» Exercise aim:
Every line of the listing below needs to be reproduced exactly.

» Source material:
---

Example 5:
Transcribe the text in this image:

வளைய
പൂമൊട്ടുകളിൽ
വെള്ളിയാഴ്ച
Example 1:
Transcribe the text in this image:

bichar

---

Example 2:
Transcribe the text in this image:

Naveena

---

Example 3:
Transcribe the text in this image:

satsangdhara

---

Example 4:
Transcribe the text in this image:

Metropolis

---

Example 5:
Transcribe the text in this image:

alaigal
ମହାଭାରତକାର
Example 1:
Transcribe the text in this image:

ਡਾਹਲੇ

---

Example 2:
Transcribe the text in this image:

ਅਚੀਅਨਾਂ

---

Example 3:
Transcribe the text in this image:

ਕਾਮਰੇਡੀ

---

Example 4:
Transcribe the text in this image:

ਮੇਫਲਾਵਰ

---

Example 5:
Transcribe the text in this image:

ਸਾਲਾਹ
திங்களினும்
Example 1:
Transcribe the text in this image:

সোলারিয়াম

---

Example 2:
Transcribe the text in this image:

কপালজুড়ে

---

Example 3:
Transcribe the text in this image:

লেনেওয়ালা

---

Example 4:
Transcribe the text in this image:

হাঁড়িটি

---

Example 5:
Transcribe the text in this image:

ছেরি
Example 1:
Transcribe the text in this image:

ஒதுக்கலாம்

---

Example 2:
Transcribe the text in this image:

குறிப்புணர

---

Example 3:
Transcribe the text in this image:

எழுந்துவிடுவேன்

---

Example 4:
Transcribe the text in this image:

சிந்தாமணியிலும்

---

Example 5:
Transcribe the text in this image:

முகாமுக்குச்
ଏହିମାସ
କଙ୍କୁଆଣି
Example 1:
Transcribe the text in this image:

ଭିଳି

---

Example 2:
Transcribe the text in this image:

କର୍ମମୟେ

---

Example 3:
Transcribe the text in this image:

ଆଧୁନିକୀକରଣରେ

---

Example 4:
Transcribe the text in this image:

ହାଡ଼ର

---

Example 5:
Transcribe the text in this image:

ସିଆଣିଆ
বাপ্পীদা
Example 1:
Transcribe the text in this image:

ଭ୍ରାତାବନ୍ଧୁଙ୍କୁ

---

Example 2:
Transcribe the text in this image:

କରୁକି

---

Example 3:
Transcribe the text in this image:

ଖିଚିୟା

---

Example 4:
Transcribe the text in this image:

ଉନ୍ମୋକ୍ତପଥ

» Solution to this exercise:
---

Example 5:
Transcribe the text in this image:

வளைய
പൂമൊട്ടുകളിൽ
വെള്ളിയാഴ്ച
Example 1:
Transcribe the text in this image:

bichar

---

Example 2:
Transcribe the text in this image:

Naveena

---

Example 3:
Transcribe the text in this image:

satsangdhara

---

Example 4:
Transcribe the text in this image:

Metropolis

---

Example 5:
Transcribe the text in this image:

alaigal
ମହାଭାରତକାର
Example 1:
Transcribe the text in this image:

ਡਾਹਲੇ

---

Example 2:
Transcribe the text in this image:

ਅਚੀਅਨਾਂ

---

Example 3:
Transcribe the text in this image:

ਕਾਮਰੇਡੀ

---

Example 4:
Transcribe the text in this image:

ਮੇਫਲਾਵਰ

---

Example 5:
Transcribe the text in this image:

ਸਾਲਾਹ
திங்களினும்
Example 1:
Transcribe the text in this image:

সোলারিয়াম

---

Example 2:
Transcribe the text in this image:

কপালজুড়ে

---

Example 3:
Transcribe the text in this image:

লেনেওয়ালা

---

Example 4:
Transcribe the text in this image:

হাঁড়িটি

---

Example 5:
Transcribe the text in this image:

ছেরি
Example 1:
Transcribe the text in this image:

ஒதுக்கலாம்

---

Example 2:
Transcribe the text in this image:

குறிப்புணர

---

Example 3:
Transcribe the text in this image:

எழுந்துவிடுவேன்

---

Example 4:
Transcribe the text in this image:

சிந்தாமணியிலும்

---

Example 5:
Transcribe the text in this image:

முகாமுக்குச்
ଏହିମାସ
କଙ୍କୁଆଣି
Example 1:
Transcribe the text in this image:

ଭିଳି

---

Example 2:
Transcribe the text in this image:

କର୍ମମୟେ

---

Example 3:
Transcribe the text in this image:

ଆଧୁନିକୀକରଣରେ

---

Example 4:
Transcribe the text in this image:

ହାଡ଼ର

---

Example 5:
Transcribe the text in this image:

ସିଆଣିଆ
বাপ্পীদা
Example 1:
Transcribe the text in this image:

ଭ୍ରାତାବନ୍ଧୁଙ୍କୁ

---

Example 2:
Transcribe the text in this image:

କରୁକି

---

Example 3:
Transcribe the text in this image:

ଖିଚିୟା

---

Example 4:
Transcribe the text in this image:

ଉନ୍ମୋକ୍ତପଥ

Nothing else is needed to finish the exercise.